Since it was founded in September 1998 by Sergey Brin and Larry Page, the California-based search engine has become the world’s most breathtakingly successful business. More recently, however, it has also been getting stranger and stranger. It agreed to allow its Chinese site to be censored to stop Chinese surfers stumbling across sites mentioning such dangerous things as democratic elections. It has been threatening publishers with destruction by putting entire books online for nothing, and sending out lawyers’ letters to anyone who uses ‘google’ as a verb. In effect, Google is showing signs of the corporate hubris that often afflicts organisations that become very successful very quickly. Most worryingly, perhaps, some people in the technology world are starting to wonder if the mighty Google edifice might not have a few cracks in it.
Take Henry Blodget, for example. At the height of dotcom mania, the Merrill Lynch analyst was a famous cheerleader for the internet — until he earned himself a lifetime ban from the securities industry. He is still reckoned to be one of the more intelligent observers of the industry, and he has turned into one of the leading Google bears. ‘The single source of revenue is a weakness, although given the strength of that revenue, most companies would obviously kill to have this problem,’ he said recently. ‘The risk is that any slowdown or hiccup in online advertising ...will kneecap both profit growth and the stock price.’
Nobody would deny Google’s success. Still only eight years old, it ranks as the 31st biggest company in the world. With a value of $125 billion, it outranks Vodafone and Coca-Cola. Its sales have grown by more than 50 per cent a year. So who could possibly bet against it? Surely world domination is just a mouse-click away?
In truth, there’s plenty for Google to worry about.

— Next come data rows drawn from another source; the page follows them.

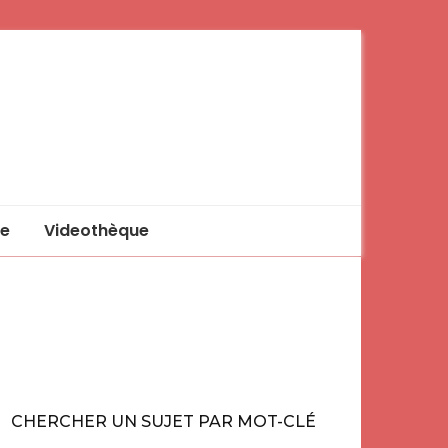
e
Videothèque
CHERCHER UN SUJET PAR MOT-CLÉ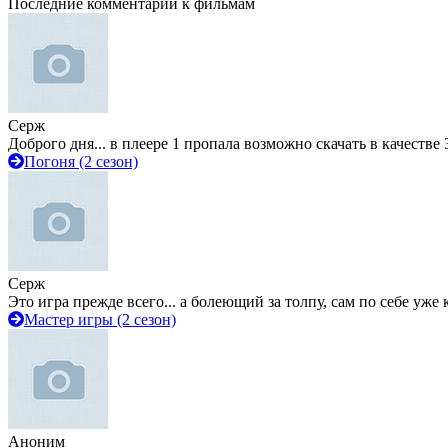
Последние комментарии к фильмам
Серж
Доброго дня... в плеере 1 пропала возможно скачать в качестве 
Погоня (2 сезон)
Серж
Это игра прежде всего... а болеющий за толпу, сам по себе уже
Мастер игры (2 сезон)
Аноним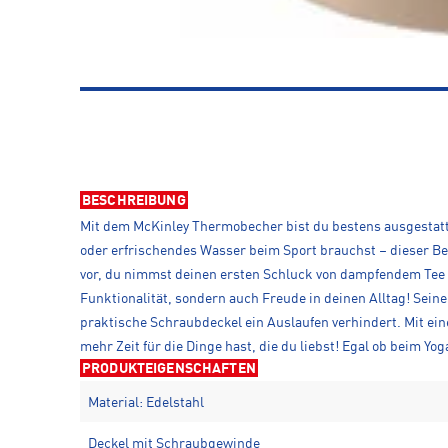
BESCHREIBUNG
Mit dem McKinley Thermobecher bist du bestens ausgestatte
oder erfrischendes Wasser beim Sport brauchst – dieser Bech
vor, du nimmst deinen ersten Schluck von dampfendem Tee
Funktionalität, sondern auch Freude in deinen Alltag! Sei
praktische Schraubdeckel ein Auslaufen verhindert. Mit ein
mehr Zeit für die Dinge hast, die du liebst! Egal ob beim Y
PRODUKTEIGENSCHAFTEN
Material: Edelstahl
Deckel mit Schraubgewinde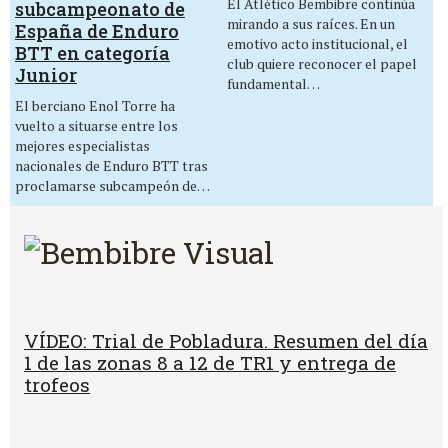
El Atlético Bembibre continúa
subcampeonato de
mirando a sus raíces. En un
España de Enduro
emotivo acto institucional, el
BTT en categoría
club quiere reconocer el papel
Junior
fundamental…
El berciano Enol Torre ha
vuelto a situarse entre los
mejores especialistas
nacionales de Enduro BTT tras
proclamarse subcampeón de…
VÍDEO: Trial de Pobladura. Resumen del día
1 de las zonas 8 a 12 de TR1 y entrega de
trofeos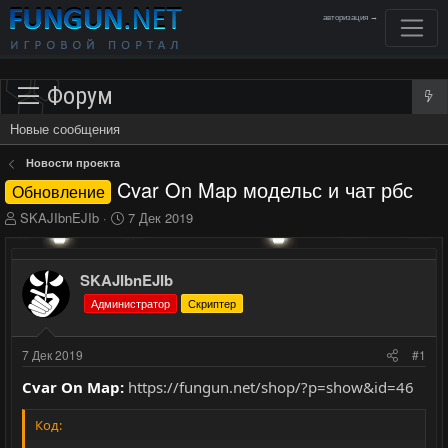
авторизация →
Форум
Новые сообщения
Новости проекта
Cvar On Map модельс и чат рбс
Обновление
А
Д
SKAJIbnEJIb
7 Дек 2019
в
а
т
т
о
а
SKAJIbnEJIb
р
н
Администратор
Скриптер
т
а
е
ч
м
а
7 Дек 2019
#1
ы
л
а
Cvar On Map:
https://fungun.net/shop/?p=show&id=46
Код:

What made it such a success was that its search engine was so good at finding what you were looking for without cluttering up your computer with irritating ads. The trouble is, the engine is open to manipulation, or what’s known as ‘google-bombing’. For example, tap in the word ‘liar’ and you get Tony Blair’s official website. That is merely a squib — planted by a vengeful Brownite perhaps — and you may think it’s a fair result. But the same techniques can be used more subtly by armies of search-optimisation specialists who make a living by pushing companies higher up in the Google rankings.
Some people are starting to catch on. Earlier this year the Wall Street Journal’s influential tech columnist Walter Mossberg argued that for some functions Ask.com is now a superior search engine. Ask has only 6 per cent of the global market, compared with nearly half for Google, but internet-savvy users are starting to switch. In time, the mass market may catch on as well. In July the web ranking firm comScore found Google’s US market share starting to slip.